(Source texts of formatted documents)
-- -- --
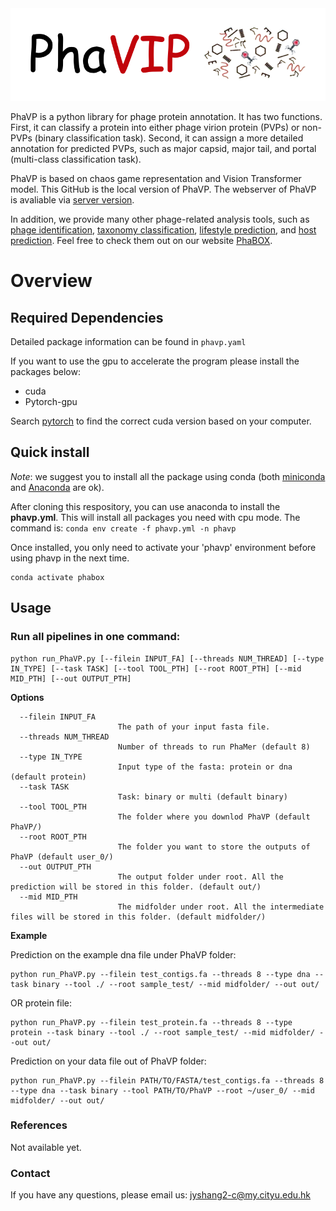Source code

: <img src='phavip.png'>

PhaVP is a python library for phage protein annotation.  It has two functions. First, it can classify a protein into either phage virion protein (PVPs) or non-PVPs (binary classification task). Second, it can assign a more detailed annotation for predicted PVPs, such as major capsid, major tail, and portal (multi-class classification task).


PhaVP is based on chaos game representation and Vision Transformer model. This GitHub is the local version of PhaVP. The webserver of PhaVP is avaliable via [server version](https://phage.ee.cityu.edu.hk/phavp). 

In addition, we provide many other phage-related analysis tools, such as [phage identification](https://github.com/KennthShang/PhaMer), [taxonomy classification](https://github.com/KennthShang/PhaGCN), [lifestyle prediction](https://github.com/KennthShang/PhaTYP), and [host prediction](https://github.com/KennthShang/CHERRY). Feel free to check them out on our website [PhaBOX](https://phage.ee.cityu.edu.hk/). 

# Overview


## Required Dependencies
Detailed package information can be found in `phavp.yaml`

If you want to use the gpu to accelerate the program please install the packages below:
* cuda
* Pytorch-gpu

Search [pytorch](https://pytorch.org/) to find the correct cuda version based on your computer.


## Quick install
*Note*: we suggest you to install all the package using conda (both [miniconda](https://docs.conda.io/en/latest/miniconda.html) and [Anaconda](https://anaconda.org/) are ok).

After cloning this respository, you can use anaconda to install the **phavp.yml**. This will install all packages you need with cpu mode. The command is: `conda env create -f phavp.yml -n phavp`

Once installed, you only need to activate your 'phavp' environment before using phavp in the next time.
```
conda activate phabox
```

## Usage 

### Run all pipelines in one command:

```
python run_PhaVP.py [--filein INPUT_FA] [--threads NUM_THREAD] [--type IN_TYPE] [--task TASK] [--tool TOOL_PTH] [--root ROOT_PTH] [--mid MID_PTH] [--out OUTPUT_PTH] 
```


**Options**


      --filein INPUT_FA
                            The path of your input fasta file.
      --threads NUM_THREAD
                            Number of threads to run PhaMer (default 8)
      --type IN_TYPE
                            Input type of the fasta: protein or dna (default protein)  
      --task TASK
                            Task: binary or multi (default binary)  
      --tool TOOL_PTH
                            The folder where you downlod PhaVP (default PhaVP/)
      --root ROOT_PTH
                            The folder you want to store the outputs of PhaVP (default user_0/)
      --out OUTPUT_PTH
                            The output folder under root. All the prediction will be stored in this folder. (default out/)
      --mid MID_PTH
                            The midfolder under root. All the intermediate files will be stored in this folder. (default midfolder/)


**Example**


Prediction on the example dna file under PhaVP folder:

    python run_PhaVP.py --filein test_contigs.fa --threads 8 --type dna --task binary --tool ./ --root sample_test/ --mid midfolder/ --out out/

OR protein file:

    python run_PhaVP.py --filein test_protein.fa --threads 8 --type protein --task binary --tool ./ --root sample_test/ --mid midfolder/ --out out/
    
Prediction on your data file out of PhaVP folder:

    python run_PhaVP.py --filein PATH/TO/FASTA/test_contigs.fa --threads 8 --type dna --task binary --tool PATH/TO/PhaVP --root ~/user_0/ --mid midfolder/ --out out/
    
### References
Not available yet.

### Contact
If you have any questions, please email us: jyshang2-c@my.cityu.edu.hk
-- -- --
## Work instructions
Within the data above, the span starting at the line containing "The midfolder under" and ending at the line containing "Prediction on the" is to be retyped exactly, with no other lines.

## Response to this exercise
                            The midfolder under root. All the intermediate files will be stored in this folder. (default midfolder/)


**Example**


Prediction on the example dna file under PhaVP folder:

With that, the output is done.